JERUSALEM: Israeli doctors began a 24-hour strike and black ads covered newspaper front pages on Tuesday in a furore over the hard-right government's ratification of initial judicial changes that critics fear will endanger independence of the courts.
A first bill curbing Supreme Court review of some government decisions passed in a stormy Knesset parliament on Monday after a walkout by lawmakers who say long-serving Prime Minister Benjamin Netanyahu is pushing Israel towards autocracy. With demonstrations convulsing Israel for months, thousands took to the streets and scuffled with police on Monday night. Traditional ally the United States called the vote "unfortunate".
"A Black Day for Israeli Democracy," said an ad on the front of major newspapers placed by a group describing itself as worried hi-tech workers. Protest leaders said growing numbers of military reservists would no longer report for duty.
But opposition leader Yair Lapid asked them to hold off on that threat, which has shaken Israel's sense of national security, pending any Supreme Court ruling on an appeal by a political watchdog group to void the law. The Israel Medical Association ordered doctors to strike.
It cited the removal of the Supreme Court's ability to overrule, on the basis of "unreasonableness," potential government involvement in decisions by Health Ministry staff. The 24-hour strike would not apply in Jerusalem, scene of escalating confrontations, it said. The government was seeking an injunction compelling doctors to return to work.
NETANYAHU'S CRISIS
First elected to top office in 1996 and now in his sixth term, Netanyahu, 73, is facing his biggest domestic crisis.
Casting the reforms as a redressing of balance among branches of government, he sought to calm the opposition - as well as Israel's Western allies - by saying on Monday he hoped to achieve consensus on any further legislation by November. Complicating Netanyahu's position is a corruption trial in which he denies wrongdoing, and his weekend hospitalisation to receive a pacemaker. His religious-nationalist coalition's expansion of settlements on occupied land where Palestinians seek statehood has also weighed on relations with Washington.

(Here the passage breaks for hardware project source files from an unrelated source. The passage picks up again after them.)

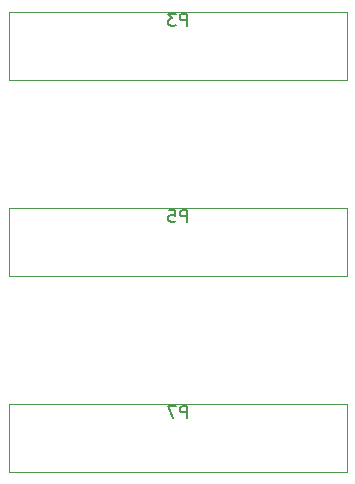
<source format=gbr>
G04 #@! TF.FileFunction,Legend,Bot*
%FSLAX46Y46*%
G04 Gerber Fmt 4.6, Leading zero omitted, Abs format (unit mm)*
G04 Created by KiCad (PCBNEW 4.0.1-stable) date 2016-12-19 1:01:29 AM*
%MOMM*%
G01*
G04 APERTURE LIST*
%ADD10C,0.100000*%
%ADD11C,0.099060*%
%ADD12C,0.203200*%
G04 APERTURE END LIST*
D10*
D11*
X70510000Y-79560000D02*
X70510000Y-73840000D01*
X99090000Y-79560000D02*
X99090000Y-73840000D01*
X70510000Y-73840000D02*
X99090000Y-73840000D01*
X99090000Y-79560000D02*
X70510000Y-79560000D01*
X70510000Y-62960000D02*
X70510000Y-57240000D01*
X99090000Y-62960000D02*
X99090000Y-57240000D01*
X70510000Y-57240000D02*
X99090000Y-57240000D01*
X99090000Y-62960000D02*
X70510000Y-62960000D01*
X70510000Y-46360000D02*
X70510000Y-40640000D01*
X99090000Y-46360000D02*
X99090000Y-40640000D01*
X70510000Y-40640000D02*
X99090000Y-40640000D01*
X99090000Y-46360000D02*
X70510000Y-46360000D01*
D12*
X85549904Y-75000619D02*
X85549904Y-73984619D01*
X85162857Y-73984619D01*
X85066095Y-74033000D01*
X85017714Y-74081381D01*
X84969333Y-74178143D01*
X84969333Y-74323286D01*
X85017714Y-74420048D01*
X85066095Y-74468429D01*
X85162857Y-74516810D01*
X85549904Y-74516810D01*
X84630666Y-73984619D02*
X83953333Y-73984619D01*
X84388761Y-75000619D01*
X85549904Y-58400619D02*
X85549904Y-57384619D01*
X85162857Y-57384619D01*
X85066095Y-57433000D01*
X85017714Y-57481381D01*
X84969333Y-57578143D01*
X84969333Y-57723286D01*
X85017714Y-57820048D01*
X85066095Y-57868429D01*
X85162857Y-57916810D01*
X85549904Y-57916810D01*
X84050095Y-57384619D02*
X84533904Y-57384619D01*
X84582285Y-57868429D01*
X84533904Y-57820048D01*
X84437142Y-57771667D01*
X84195238Y-57771667D01*
X84098476Y-57820048D01*
X84050095Y-57868429D01*
X84001714Y-57965190D01*
X84001714Y-58207095D01*
X84050095Y-58303857D01*
X84098476Y-58352238D01*
X84195238Y-58400619D01*
X84437142Y-58400619D01*
X84533904Y-58352238D01*
X84582285Y-58303857D01*
X85549904Y-41800619D02*
X85549904Y-40784619D01*
X85162857Y-40784619D01*
X85066095Y-40833000D01*
X85017714Y-40881381D01*
X84969333Y-40978143D01*
X84969333Y-41123286D01*
X85017714Y-41220048D01*
X85066095Y-41268429D01*
X85162857Y-41316810D01*
X85549904Y-41316810D01*
X84630666Y-40784619D02*
X84001714Y-40784619D01*
X84340380Y-41171667D01*
X84195238Y-41171667D01*
X84098476Y-41220048D01*
X84050095Y-41268429D01*
X84001714Y-41365190D01*
X84001714Y-41607095D01*
X84050095Y-41703857D01*
X84098476Y-41752238D01*
X84195238Y-41800619D01*
X84485523Y-41800619D01*
X84582285Y-41752238D01*
X84630666Y-41703857D01*
M02*

</source>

In fresh violence, Israeli troops killed three Palestinian militants who opened fire on them from a car near the West Bank city of Nablus on Tuesday, Israel's defence minister said. Dogged by foreign investor flight, a swooning shekel and a threatened general strike by the Histadrut public sector union, Finance Minister Bezalel Smotrich told Army Radio: "The attempted casting of this as the end of democracy is simply false."
He brushed off opposition charges that Netanyahu, freed of Supreme Court intervention, would fire an attorney-general whom some ministers have described as recalcitrant on the reforms. The military, Smotrich added, "is combat-ready and will remain combat-ready" despite the protesting reservists, whom he accused of trying to "put a gun to the head of the government".